Il raccrocha et enfonça durement le portable dans sa poche, comme si cela pouvait l'aider d'une quelconque façon à se calmer. Mais cela ne pouvait rien faire pour lui, la colère continuait à le dévorer.

Incapable de supporter la vue de leur chambre vide, il tourna les talons et marcha jusqu'à la salle à manger. Respirant bruyamment, il tenta de rationaliser, de comprendre ce qu'il venait de se passer. A peine vingt-quatre heures plus tôt, Sara avait été nichée contre lui, leur inventant des vacances qu'il ne pourrait jamais prendre. A présent il se trouvait ici, totalement seul, alors qu'elle était sur le point de s'envoler à nouveau loin de lui.

S'il avait été dans un autre état d'esprit, peut-être aurait-il eu l'idée folle de prendre sa voiture et de foncer jusqu'à l'aéroport. Qu'il l'aurait trouvé avant qu'elle n'embarque, et l'aurait supplié à genoux de rester près de lui. Mais à quoi bon? Comme elle lui avait répété seulement deux minutes plus tôt, son choix était fait.

Et de toute évidence, il n'en faisait pas parti.

Il fallait simplement qu'il se refasse à l'idée de ne plus l'avoir à ses côtés. Encore une fois.

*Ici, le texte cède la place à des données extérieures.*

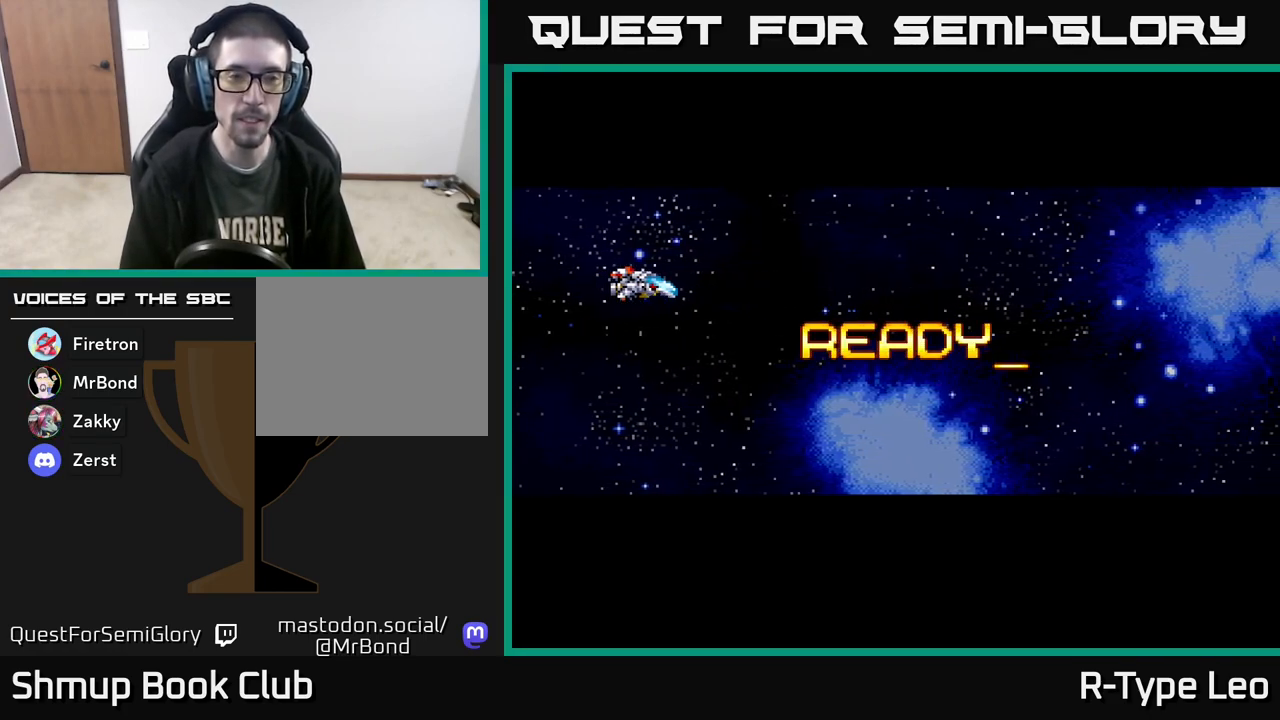
{"buttons": [], "events": [[133, "DPAD_DOWN", "up"], [300, "R2", "up"]]}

Son regard se posa alors sur le comptoir de la cuisine, et plus particulièrement sur le bol de fruits. Et soudain, il sut exactement quoi faire.

Plein de détermination, il passa du côté cuisine, sortit la poubelle de sous l'évier, et commença par les fruits.

«J'ai fait quelques provisions.» Voilà ce qu'elle lui avait dit, lorsqu'il s'était éveillé d'une sieste dont il avait eu véritablement besoin, le jour des funérailles. Il avait vite abandonné son régime équilibré lorsqu'elle était partie la première fois, réalisant rapidement qu'il était plus facile de réchauffer un plat congelé que de perdre son temps à découper des légumes.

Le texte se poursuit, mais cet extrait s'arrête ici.